Enough with Wobegon: Racial gaps are huge


Every year, Minnesotans laud the excellent test scores for white students and ignore or excuse the dreadful scores for non-whites, writes Citizen (Chris) Stewart, who’s “tired of all this Wobegon bullshit.”

The state’s top education official is Brenda Cassellius, said test scores were “frustrating,” but added, “there’s more to providing a student with a well-rounded education than can be seen in a test.”

Stewart scoffs.

Reading, writing, computing – not important. Look over there at the school with longer recess periods. Look at the joy on the faces of children who are on track for lifelong illiteracy.

In my day, admittedly an ancient one, kids who were good at school tended to be good at other things. On average, poor students were not happier or healthier than competent students.

“Five years ago Cassellius set a goal to cut Minnesota’s achievement gap in half,” writes Stewart.
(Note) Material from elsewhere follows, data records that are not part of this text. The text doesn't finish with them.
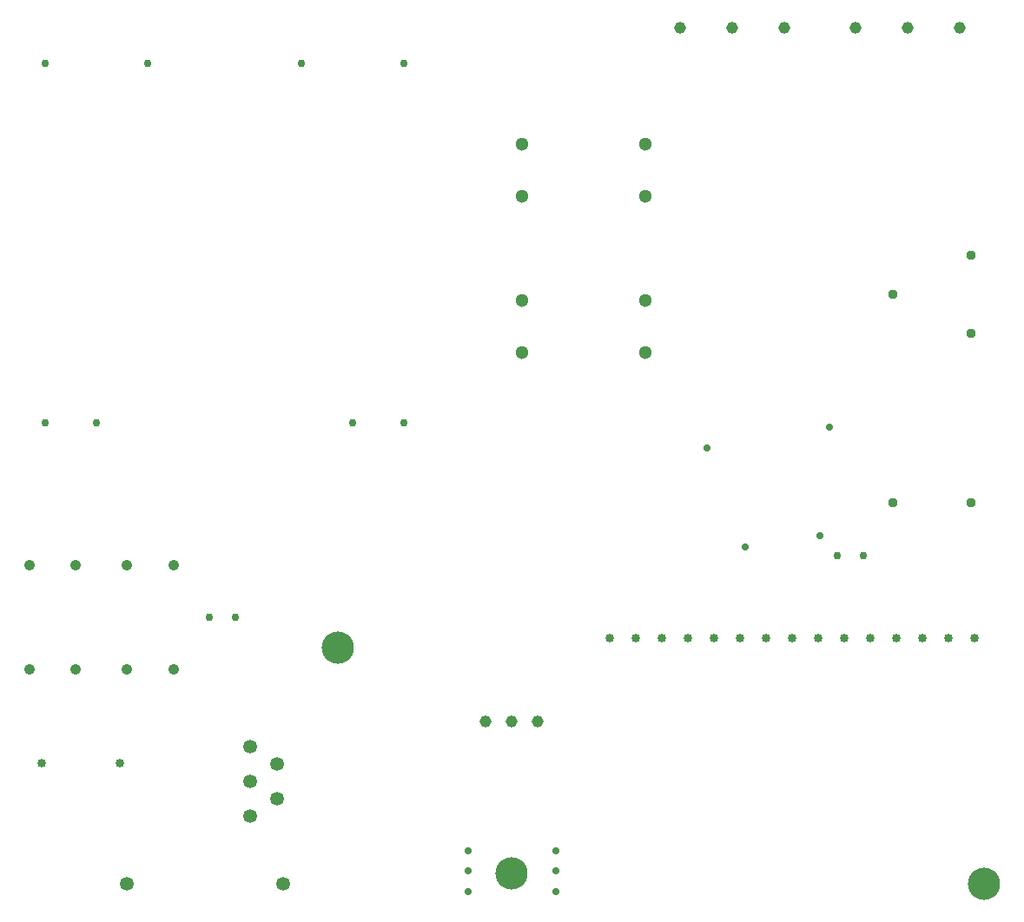
<source format=gbr>
%TF.GenerationSoftware,Altium Limited,Altium Designer,24.0.1 (36)*%
G04 Layer_Color=0*
%FSLAX45Y45*%
%MOMM*%
%TF.SameCoordinates,1548FFD4-C5F0-4C99-8D9D-CADF44B10A7D*%
%TF.FilePolarity,Positive*%
%TF.FileFunction,Plated,1,2,PTH,Drill*%
%TF.Part,Single*%
G01*
G75*
%TA.AperFunction,ComponentDrill*%
%ADD90C,3.15000*%
%ADD92C,0.75001*%
%ADD93C,1.35000*%
%ADD94C,0.85000*%
%ADD95C,0.85000*%
%ADD96C,1.15000*%
%ADD97C,1.30000*%
%ADD98C,0.76200*%
%ADD99C,0.95000*%
%ADD100C,1.05000*%
%ADD101C,0.85001*%
%TA.AperFunction,ViaDrill,NotFilled*%
%ADD102C,0.71120*%
D90*
X9650000Y350000D02*
D03*
X3350000Y2650000D02*
D03*
X5050000Y450000D02*
D03*
D92*
X2098000Y2950000D02*
D03*
X2352000D02*
D03*
X8223000Y3550000D02*
D03*
X8477000D02*
D03*
D93*
X2500000Y1010000D02*
D03*
X2760000Y1180000D02*
D03*
X2500000Y1350000D02*
D03*
X2760000Y1520000D02*
D03*
X2500000Y1690000D02*
D03*
X1297714Y350000D02*
D03*
X2821714D02*
D03*
D94*
X9556000Y2750000D02*
D03*
X9302000D02*
D03*
X8032000D02*
D03*
X8286000D02*
D03*
X8540000D02*
D03*
X8794000D02*
D03*
X9048000D02*
D03*
D95*
X7778000D02*
D03*
X7524000D02*
D03*
X7270000D02*
D03*
X7016000D02*
D03*
X6000000D02*
D03*
X6254000D02*
D03*
X6508000D02*
D03*
X6762000D02*
D03*
D96*
X8400000Y8700000D02*
D03*
X8908000D02*
D03*
X9416000D02*
D03*
X6692000D02*
D03*
X7200000D02*
D03*
X7708000D02*
D03*
X5304000Y1931666D02*
D03*
X5050000Y1931700D02*
D03*
X4796000D02*
D03*
D97*
X6350800Y5534300D02*
D03*
Y6042300D02*
D03*
Y7058300D02*
D03*
Y7566300D02*
D03*
X5150800Y5534300D02*
D03*
Y6042300D02*
D03*
Y7058300D02*
D03*
Y7566300D02*
D03*
D98*
X500000Y8350000D02*
D03*
X4000000D02*
D03*
X1500000D02*
D03*
X3000000D02*
D03*
X500000Y4850000D02*
D03*
X4000000D02*
D03*
X3500000D02*
D03*
X1000000D02*
D03*
D99*
X9525000Y6477000D02*
D03*
Y5715000D02*
D03*
X8763000Y6096000D02*
D03*
X9525000Y4064000D02*
D03*
X8763000D02*
D03*
D100*
X1300000Y2442000D02*
D03*
Y3458000D02*
D03*
X800000Y2442000D02*
D03*
Y3458000D02*
D03*
X350000Y2442000D02*
D03*
Y3458000D02*
D03*
X1750000D02*
D03*
Y2442000D02*
D03*
D101*
X1231000Y1529215D02*
D03*
X469000D02*
D03*
D102*
X4625000Y275000D02*
D03*
Y475000D02*
D03*
Y675000D02*
D03*
X5475000D02*
D03*
Y475000D02*
D03*
Y275000D02*
D03*
X7321400Y3638900D02*
D03*
X8050000Y3750000D02*
D03*
X6950000Y4600000D02*
D03*
X8145550Y4805000D02*
D03*
%TF.MD5,aaa8128de37a3250d70ee8901544a47c*%
M02*

</source>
Today the numbers are flat statewide, and gaps have actually widened in Minneapolis and St. Paul. Still, she’s offering us a new promise, a new plan, a new PowerPoint “We are proposing ambitious goals that address achievement gaps in our draft plan under the federal Every Student Succeeds Act that extend beyond just looking at the individual test scores we’re looking at today,” she says. I’ll translate that for you: “since we have no idea how to raise proficiency for poor children of color we’re muddying the waters with feel-good measures that we’ll use to explain away our failure for years to come.”

Denise Specht, the state’s top teachers’ union boss, believes “grades, conferences with teachers and even talks with the children themselves” are better judges of how students are doing than test results, writes Stewart. That “terribly irresponsible response” is easier to say for someone who doesn’t “have Black children getting a raw deal in a kind, gentle, racist education system.”

Ed Graff, Minneapolis’ superintendent, sounds more concerned in a Star-Tribune interview. “For too long we have been caught up in MCA scores and haven’t focused enough on what leads up to those results,” he said. “Third grade is too late to have a test tell us where our kids are at.”